本発明者らは、R-LM113およびR-LM249がHSV-1親ウイルスの細胞毒性活性を維持するかどうかを求めた。SKOV3細胞を12ウェルプレートに播種し(細胞4×105個/ウェル)、翌日、m.o.i. 3 pfu/細胞のR-LM5、R-LM116またはR-LM249で感染させた。3日後、感染細胞をトリプシン処理し、生存細胞および非生存細胞の数をエリスロシンB排除アッセイ法によって判定した。手短に言えば、細胞をPBS中0.04%のエリスロシンB (Sigma)と1:1混合し、血球計に添加し、カウントした。非生存細胞は染色剤を取り込み、色が赤く見える。非生存細胞数を全細胞数(赤色に加えて無色)の割合として報告した。単層から引き離され、感染サンプルの上清中に存在する細胞を集め、同じようにカウントした。非感染細胞の同型ウェルを対照として含めた。図16に示されるように、非感染細胞と比べて全細胞数が低いことから、ウイルス感染は細胞が分裂するのをほぼ阻止する。さらに、感染されていない同型培養物に対して感染培養物における非生存細胞の割合が高いことから、感染は細胞に細胞毒性を引き起こす。R-LM113およびR-LM249組み換え体の感染の影響は、野生型gDを保有するR-LM5ウイルスのそれと同等であり、ウイルスの再標的化および脱標的化が組み換え体の細胞毒性に影響を与えなかったことを示唆している。
Claims (27)
- 異種ペプチドリガンドを有する、糖タンパク質エンベロープを含む改変単純ヘルペスウイルス(HSV)であって、該糖タンパク質エンベロープが、受容体ネクチン1/HveCと相互作用する該改変HSVの能力を低減させるように改変されており、アミノ酸残基番号1〜8のいずれかで始まりアミノ酸残基38〜55のいずれかで終わるか、またはアミノ酸残基番号40〜61のいずれかで始まりアミノ酸残基210〜218のいずれかで終わる、HSVの該糖タンパク質エンベロープの糖タンパク質Dの欠失部分が、該異種ペプチドリガンドに置き換わっており、
ここで、前記アミノ酸残基の位置はSEQ ID NO:1に対応する、
改変HSV。 - 該異種ペプチドリガンドが、罹患細胞において発現されるが非罹患細胞において発現されない所与の受容体と特定の条件において結合できる異種ペプチドリガンドである、請求項1記載の改変HSV。
- 該異種ペプチドリガンドが、サイトカイン、増殖因子またはモノクローナル抗体誘導体である、請求項1または2記載の改変HSV。
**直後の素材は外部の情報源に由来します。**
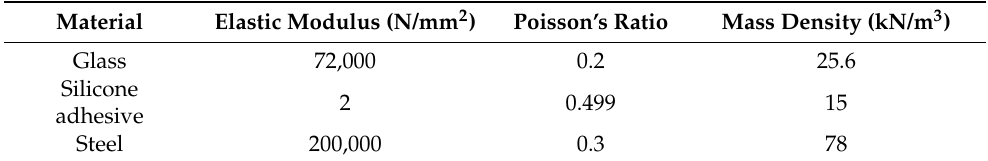
Figure 3. The FE model of the LGCW. Table 1. Material parameters.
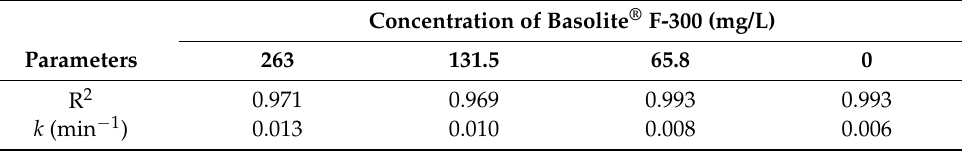
Figure 5. Representation of the antipyrine’s degradation profile for four different concentrations of Basolite ® F-300 (circle: 0 mg/L, triangle: 65.8 mg/L, square: 131.5 mg/L, and diamond: 263 mg/L). All experiments were performed with the same concentration of PMS (307.4 mg/L) and antipyrine (50 mg/L). The figure inside represents the kinetic model fittings at each Basolite ® F-300 concentra- tion. Data represent the mean values for triplicate samples with a standard deviation below 5%. Table 6. First-order kinetics of antipyrine degradation, with a concentration of 50 mg/L in the presence of PMS (307.4 mg/L) and a certain concentration of Basolite ® F-300 (0–263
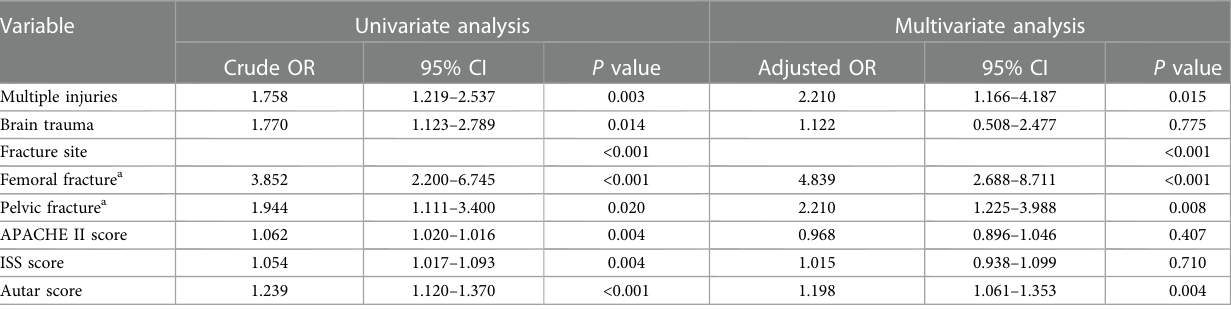
TABLE 2 Logistic regression analysis results of factors associated with DVT in patients with pelvic or lower-extremity fractures.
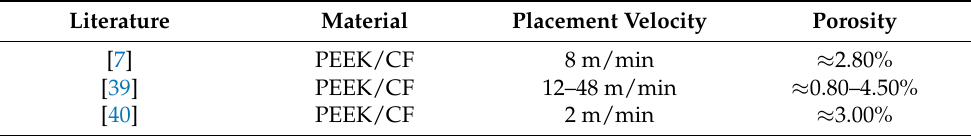
Table 3. Porosity level of PEEK/CF specimens manufactured by laser-based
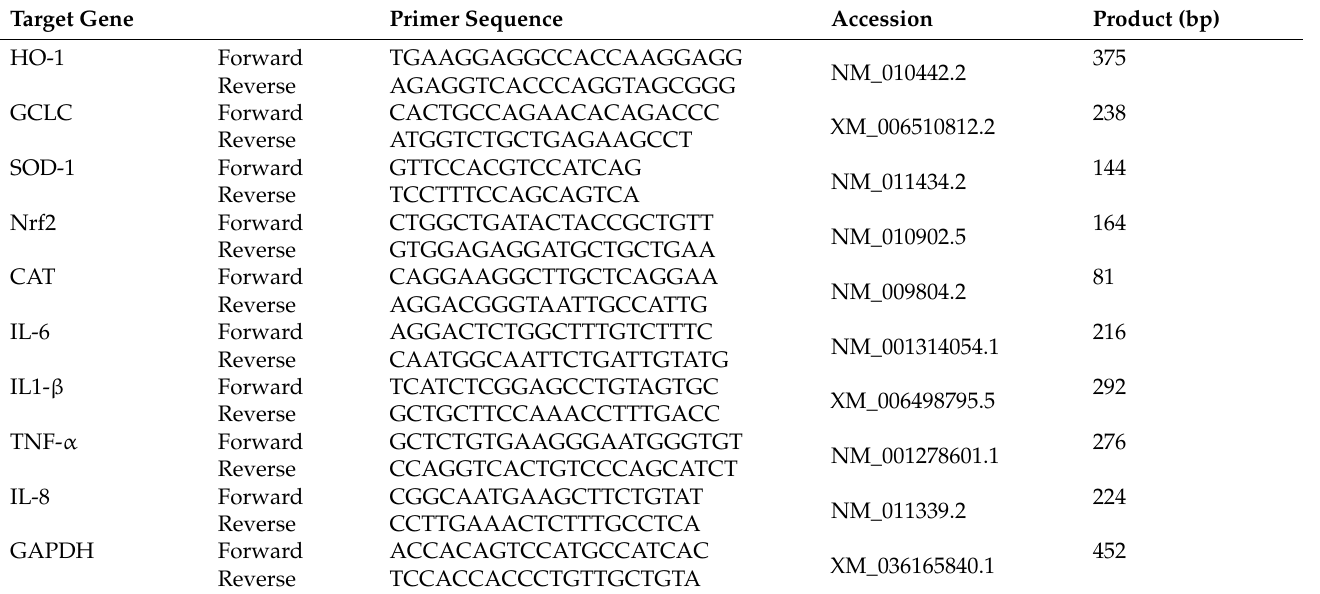
Table 1. PCR Primers Used for the Quantification of the Candidate Genes in mice.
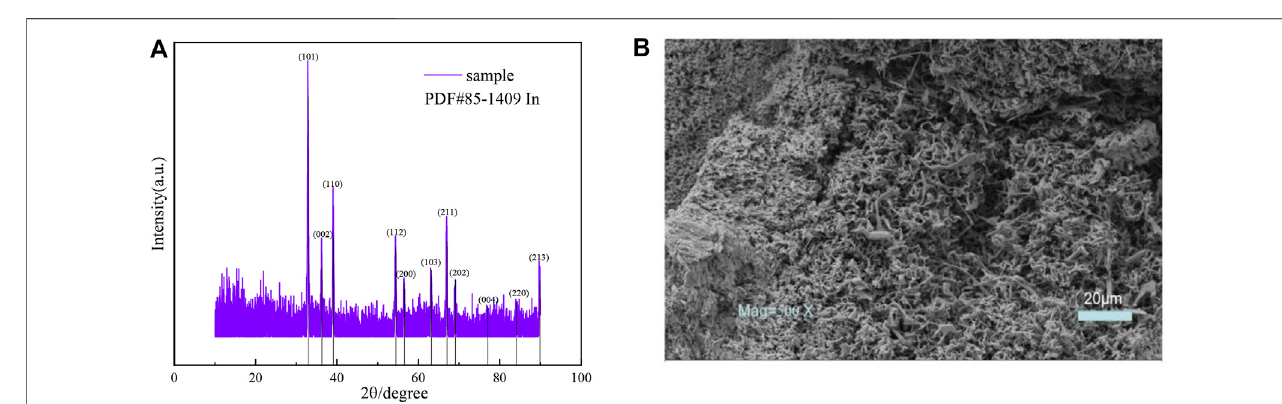
FIGURE 8 | (A) XRD patterns and (B) SEM image of indium deposited on Ti electrodes.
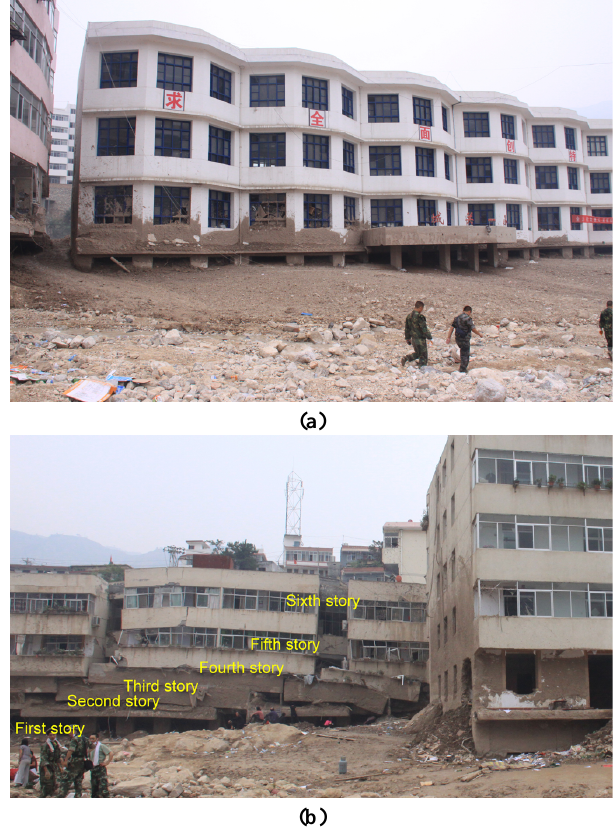
Fig. 6. Back shielding effects. (a) Building C. (b) Building D. Building D was knocked down by the collapse of building E, a case of a failed shielding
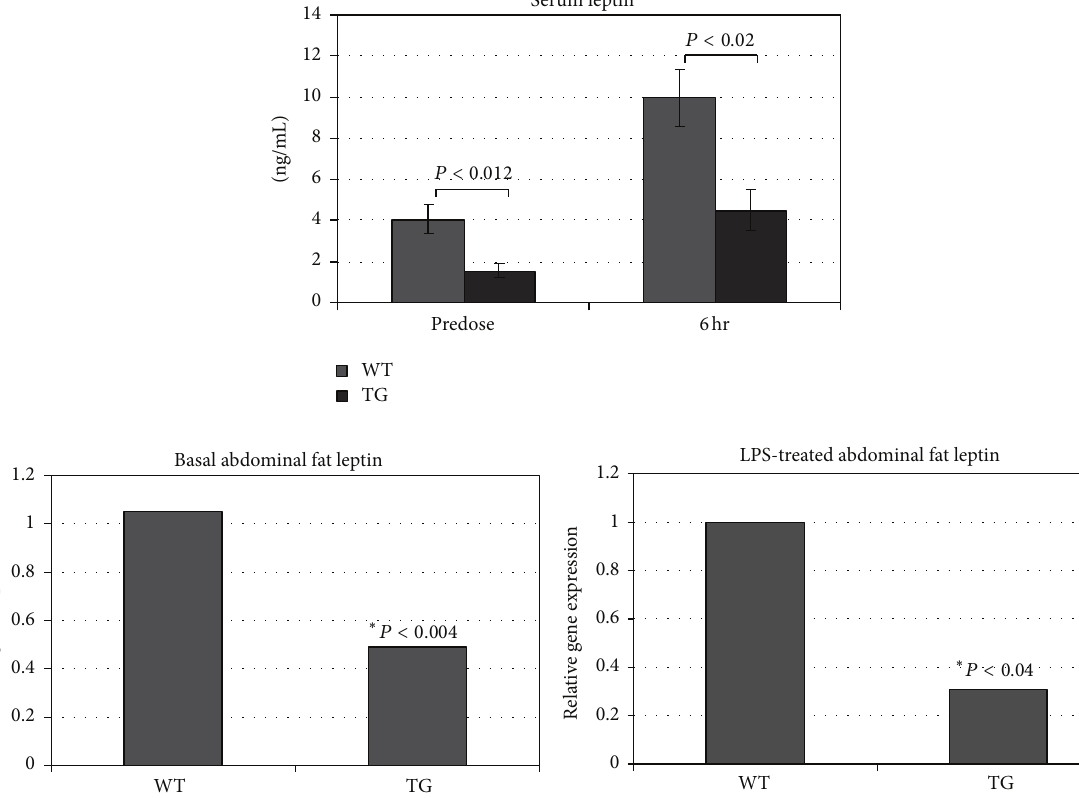
Figure 6: 𝑁𝐴𝐺 - 1 𝑇𝑔/𝐿𝑜𝑥 mice have lower basal and LPS-induced serum leptin concentrations and abdominal fat leptin expression than WT littermates.Theserumcollectedfromtheterminalbleeds(Figure 5)wasanalyzedforleptinusingacytokine-specificELISA.RNAwasisolated from the isolated abdominal fat tissue, which was analyzed for relative expression of mouse leptin mRNA using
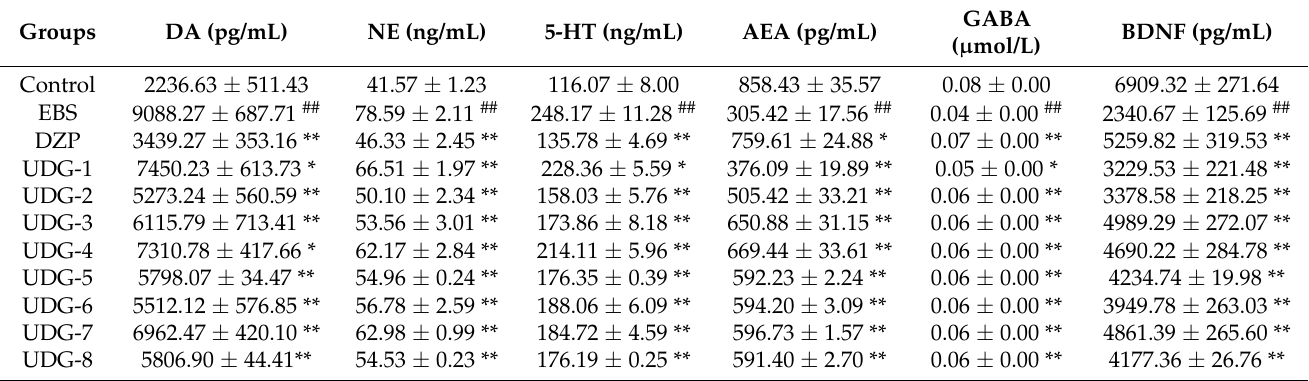
Table 3. Uniform designed experiment—multiple pharmacodynamic indicators in brains ( n = 8–10; mean ±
- 前記モノクローナル抗体誘導体が、単一のV型ドメインを有する、請求項3記載の改変HSV。
- 前記糖タンパク質エンベロープが、受容体HVEM/HveAおよびネクチン1/HveCと相互作用する前記改変HSVの能力を低減させるように改変されている、請求項1〜4のいずれか一項記載の改変HSV。
- 前記糖タンパク質エンベロープが、受容体HVEM/HveAおよびネクチン1/HveCと相互作用する前記改変HSVの能力を取り除くように改変されている、請求項1〜5のいずれか一項記載の改変HSV。
- 前記欠失部分が6位と38位の間であるか、または前記欠失部分が61位と218位の間である、請求項1〜6のいずれか一項記載の改変HSV。
- 該異種ペプチドリガンドおよび糖タンパク質Dが融合タンパク質を形成する、請求項1〜7のいずれか一項記載の改変HSV。
- 糖タンパク質Dのアミノ酸配列がSEQ ID NO:1に対して少なくとも90%の同一性を有する、請求項1〜8のいずれか一項記載の改変HSV。
- 前記所与の受容体のアミノ酸配列が、受容体HER2/ErbB2のアミノ酸配列に対して少なくとも90%の同一性を有する、請求項2〜9のいずれか一項記載の改変HSV。
- 前記所与の受容体がHER2/ErbB2である、請求項10記載の改変HSV。
- 該異種ペプチドリガンドが、EGFR1、EGFR3、PSMA、CEA、GD2、VEGFR1および2からなる群において選択される前記所与の受容体と特定の条件において結合できる、請求項2〜11のいずれか一項記載の改変HSV。
- 該異種ペプチドリガンドが少なくとも300個のアミノ酸からなる、請求項1〜12のいずれか一項記載の改変HSV。
- 該異種ペプチドリガンドが、糖タンパク質Dに含まれるIg折り畳み部分を置き換えている、請求項1〜13のいずれか一項記載の改変HSV。
- 改変糖タンパク質Dが、コンセンサス配列Asn-X-Serおよび/またはAsn-X-ThrでN-グリコシル化され、かつ、一つまたは複数のSer残基および/またはThr残基でO-グリコシル化される、請求項1〜14のいずれか一項記載の改変HSV。
- マーカーを含む、請求項1〜15のいずれか一項記載の改変HSV。
- 医薬として用いるための、請求項1〜16のいずれか一項記載の改変HSV。
- 腫瘍性疾患を治療するための、請求項1〜17のいずれか一項記載の改変HSV。
- 卵巣腫瘍、乳腺腫瘍、前立腺腫瘍、結腸腫瘍、黒色腫、神経芽細胞腫、頭頸部がん、胃腫瘍、および唾液腺腫瘍を治療するための、請求項18記載の改変HSV。
- 血管新生(neoangiogenic)組織を治療するための、請求項1〜19のいずれか一項記載の改変HSV。
- 腫瘍の転移を治療するための、請求項18記載の改変HSV。
- 生理学的状態を可視化するための薬学的調製物の製造における、請求項16記載の改変HSVの使用。
- 請求項1〜15のいずれか一項記載の改変HSVおよび少なくとも1種類の薬学的に許容される賦形剤を含む、薬学的調製物。
- 腫瘍を治療するための薬学的調製物の製造における、請求項1〜15のいずれか一項記載の改変HSVの使用。
- 前記腫瘍が以下の群より選択される、請求項24記載の使用: 胃腫瘍、唾液腺腫瘍、卵巣腫瘍、乳腺腫瘍、前立腺腫瘍、頭頸部がん、結腸腫瘍、黒色腫、神経芽細胞腫、および血管新生組織。
- 挿入段階を含む、請求項1〜16のいずれか一項記載の改変HSVを調製する方法であって、該段階の際に、該異種ペプチドリガンドをコードするヌクレオチド配列が、得られる改変HSVがそのエンベロープ上に該リガンドを発現するように該HSVのDNAに挿入される、方法。
- 欠失段階を含み、該段階の際に前記DNAの一部分が欠失する、請求項26記載の方法。